_TASK ITEM_
Please render every line of the material below as a numbered list, omitting any blank lines.

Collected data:
◇ ◇ ◇ ◇ ◇ ◇ ◇
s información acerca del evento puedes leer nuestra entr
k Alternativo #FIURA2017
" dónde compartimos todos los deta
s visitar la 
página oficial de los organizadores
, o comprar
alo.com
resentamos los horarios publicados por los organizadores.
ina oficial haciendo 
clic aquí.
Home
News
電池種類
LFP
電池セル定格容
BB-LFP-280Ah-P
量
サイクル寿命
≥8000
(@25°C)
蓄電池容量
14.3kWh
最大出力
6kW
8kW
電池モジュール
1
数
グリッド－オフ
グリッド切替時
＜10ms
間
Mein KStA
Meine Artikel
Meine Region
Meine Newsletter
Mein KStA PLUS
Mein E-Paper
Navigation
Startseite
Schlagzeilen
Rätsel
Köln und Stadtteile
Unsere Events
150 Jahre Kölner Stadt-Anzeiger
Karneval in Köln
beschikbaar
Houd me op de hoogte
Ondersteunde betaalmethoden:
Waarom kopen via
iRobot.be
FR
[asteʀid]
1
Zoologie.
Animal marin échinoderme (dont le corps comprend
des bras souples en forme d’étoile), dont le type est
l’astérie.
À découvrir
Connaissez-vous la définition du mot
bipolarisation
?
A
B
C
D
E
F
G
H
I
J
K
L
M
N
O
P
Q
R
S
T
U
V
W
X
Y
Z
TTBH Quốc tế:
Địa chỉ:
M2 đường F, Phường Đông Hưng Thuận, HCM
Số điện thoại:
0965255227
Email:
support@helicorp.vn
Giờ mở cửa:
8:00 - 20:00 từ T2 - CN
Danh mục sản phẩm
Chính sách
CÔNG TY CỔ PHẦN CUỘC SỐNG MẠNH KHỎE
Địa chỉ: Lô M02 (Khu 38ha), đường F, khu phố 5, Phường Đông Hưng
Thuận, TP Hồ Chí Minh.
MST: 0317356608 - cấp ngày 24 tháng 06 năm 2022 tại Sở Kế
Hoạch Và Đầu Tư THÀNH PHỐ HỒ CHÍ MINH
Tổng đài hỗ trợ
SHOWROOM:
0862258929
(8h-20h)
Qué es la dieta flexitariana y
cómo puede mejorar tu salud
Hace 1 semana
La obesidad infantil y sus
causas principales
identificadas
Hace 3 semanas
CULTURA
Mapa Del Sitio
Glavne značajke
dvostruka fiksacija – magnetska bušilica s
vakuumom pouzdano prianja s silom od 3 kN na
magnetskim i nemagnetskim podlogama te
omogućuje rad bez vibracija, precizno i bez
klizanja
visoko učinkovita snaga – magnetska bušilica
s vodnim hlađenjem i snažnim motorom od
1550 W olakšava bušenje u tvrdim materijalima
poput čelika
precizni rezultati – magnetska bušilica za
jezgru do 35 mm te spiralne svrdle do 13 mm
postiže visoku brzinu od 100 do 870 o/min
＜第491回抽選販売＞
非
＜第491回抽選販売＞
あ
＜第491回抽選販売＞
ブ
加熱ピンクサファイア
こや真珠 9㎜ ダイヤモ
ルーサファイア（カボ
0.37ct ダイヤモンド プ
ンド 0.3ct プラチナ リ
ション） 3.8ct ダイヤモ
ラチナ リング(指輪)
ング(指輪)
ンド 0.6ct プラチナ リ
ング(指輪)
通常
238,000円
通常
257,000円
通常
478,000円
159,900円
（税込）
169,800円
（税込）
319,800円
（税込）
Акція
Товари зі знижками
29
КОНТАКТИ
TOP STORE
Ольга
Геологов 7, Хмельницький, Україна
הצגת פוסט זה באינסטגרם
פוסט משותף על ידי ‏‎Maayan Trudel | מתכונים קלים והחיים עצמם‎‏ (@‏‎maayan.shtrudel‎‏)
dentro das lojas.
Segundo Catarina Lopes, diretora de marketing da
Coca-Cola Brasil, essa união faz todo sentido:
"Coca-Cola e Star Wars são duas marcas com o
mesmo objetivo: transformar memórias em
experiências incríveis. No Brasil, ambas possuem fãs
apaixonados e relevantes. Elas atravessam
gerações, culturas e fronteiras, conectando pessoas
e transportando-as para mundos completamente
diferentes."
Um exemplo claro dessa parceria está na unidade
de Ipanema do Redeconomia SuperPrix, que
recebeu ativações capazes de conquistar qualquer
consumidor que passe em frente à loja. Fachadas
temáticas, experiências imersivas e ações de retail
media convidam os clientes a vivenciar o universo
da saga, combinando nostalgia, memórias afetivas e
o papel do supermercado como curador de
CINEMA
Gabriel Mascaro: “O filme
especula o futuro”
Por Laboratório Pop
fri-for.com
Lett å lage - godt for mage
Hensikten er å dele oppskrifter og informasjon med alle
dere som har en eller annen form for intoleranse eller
◇ ◇ ◇ ◇ ◇ ◇ ◇
_TASK OUTPUT_
1. s información acerca del evento puedes leer nuestra entr
2. k Alternativo #FIURA2017
3. " dónde compartimos todos los deta
4. s visitar la 
5. página oficial de los organizadores
6. , o comprar
7. alo.com
8. resentamos los horarios publicados por los organizadores.
9. ina oficial haciendo 
10. clic aquí.
11. Home
12. News
13. 電池種類
14. LFP
15. 電池セル定格容
16. BB-LFP-280Ah-P
17. 量
18. サイクル寿命
19. ≥8000
20. (@25°C)
21. 蓄電池容量
22. 14.3kWh
23. 最大出力
24. 6kW
25. 8kW
26. 電池モジュール
27. 1
28. 数
29. グリッド－オフ
30. グリッド切替時
31. ＜10ms
32. 間
33. Mein KStA
34. Meine Artikel
35. Meine Region
36. Meine Newsletter
37. Mein KStA PLUS
38. Mein E-Paper
39. Navigation
40. Startseite
41. Schlagzeilen
42. Rätsel
43. Köln und Stadtteile
44. Unsere Events
45. 150 Jahre Kölner Stadt-Anzeiger
46. Karneval in Köln
47. beschikbaar
48. Houd me op de hoogte
49. Ondersteunde betaalmethoden:
50. Waarom kopen via
51. iRobot.be
52. FR
53. [asteʀid]
54. 1
55. Zoologie.
56. Animal marin échinoderme (dont le corps comprend
57. des bras souples en forme d’étoile), dont le type est
58. l’astérie.
59. À découvrir
60. Connaissez-vous la définition du mot
61. bipolarisation
62. ?
63. A
64. B
65. C
66. D
67. E
68. F
69. G
70. H
71. I
72. J
73. K
74. L
75. M
76. N
77. O
78. P
79. Q
80. R
81. S
82. T
83. U
84. V
85. W
86. X
87. Y
88. Z
89. TTBH Quốc tế:
90. Địa chỉ:
91. M2 đường F, Phường Đông Hưng Thuận, HCM
92. Số điện thoại:
93. 0965255227
94. Email:
95. support@helicorp.vn
96. Giờ mở cửa:
97. 8:00 - 20:00 từ T2 - CN
98. Danh mục sản phẩm
99. Chính sách
100. CÔNG TY CỔ PHẦN CUỘC SỐNG MẠNH KHỎE
101. Địa chỉ: Lô M02 (Khu 38ha), đường F, khu phố 5, Phường Đông Hưng
102. Thuận, TP Hồ Chí Minh.
103. MST: 0317356608 - cấp ngày 24 tháng 06 năm 2022 tại Sở Kế
104. Hoạch Và Đầu Tư THÀNH PHỐ HỒ CHÍ MINH
105. Tổng đài hỗ trợ
106. SHOWROOM:
107. 0862258929
108. (8h-20h)
109. Qué es la dieta flexitariana y
110. cómo puede mejorar tu salud
111. Hace 1 semana
112. La obesidad infantil y sus
113. causas principales
114. identificadas
115. Hace 3 semanas
116. CULTURA
117. Mapa Del Sitio
118. Glavne značajke
119. dvostruka fiksacija – magnetska bušilica s
120. vakuumom pouzdano prianja s silom od 3 kN na
121. magnetskim i nemagnetskim podlogama te
122. omogućuje rad bez vibracija, precizno i bez
123. klizanja
124. visoko učinkovita snaga – magnetska bušilica
125. s vodnim hlađenjem i snažnim motorom od
126. 1550 W olakšava bušenje u tvrdim materijalima
127. poput čelika
128. precizni rezultati – magnetska bušilica za
129. jezgru do 35 mm te spiralne svrdle do 13 mm
130. postiže visoku brzinu od 100 do 870 o/min
131. ＜第491回抽選販売＞
132. 非
133. ＜第491回抽選販売＞
134. あ
135. ＜第491回抽選販売＞
136. ブ
137. 加熱ピンクサファイア
138. こや真珠 9㎜ ダイヤモ
139. ルーサファイア（カボ
140. 0.37ct ダイヤモンド プ
141. ンド 0.3ct プラチナ リ
142. ション） 3.8ct ダイヤモ
143. ラチナ リング(指輪)
144. ング(指輪)
145. ンド 0.6ct プラチナ リ
146. ング(指輪)
147. 通常
148. 238,000円
149. 通常
150. 257,000円
151. 通常
152. 478,000円
153. 159,900円
154. （税込）
155. 169,800円
156. （税込）
157. 319,800円
158. （税込）
159. Акція
160. Товари зі знижками
161. 29
162. КОНТАКТИ
163. TOP STORE
164. Ольга
165. Геологов 7, Хмельницький, Україна
166. הצגת פוסט זה באינסטגרם
167. פוסט משותף על ידי ‏‎Maayan Trudel | מתכונים קלים והחיים עצמם‎‏ (@‏‎maayan.shtrudel‎‏)
168. dentro das lojas.
169. Segundo Catarina Lopes, diretora de marketing da
170. Coca-Cola Brasil, essa união faz todo sentido:
171. "Coca-Cola e Star Wars são duas marcas com o
172. mesmo objetivo: transformar memórias em
173. experiências incríveis. No Brasil, ambas possuem fãs
174. apaixonados e relevantes. Elas atravessam
175. gerações, culturas e fronteiras, conectando pessoas
176. e transportando-as para mundos completamente
177. diferentes."
178. Um exemplo claro dessa parceria está na unidade
179. de Ipanema do Redeconomia SuperPrix, que
180. recebeu ativações capazes de conquistar qualquer
181. consumidor que passe em frente à loja. Fachadas
182. temáticas, experiências imersivas e ações de retail
183. media convidam os clientes a vivenciar o universo
184. da saga, combinando nostalgia, memórias afetivas e
185. o papel do supermercado como curador de
186. CINEMA
187. Gabriel Mascaro: “O filme
188. especula o futuro”
189. Por Laboratório Pop
190. fri-for.com
191. Lett å lage - godt for mage
192. Hensikten er å dele oppskrifter og informasjon med alle
193. dere som har en eller annen form for intoleranse eller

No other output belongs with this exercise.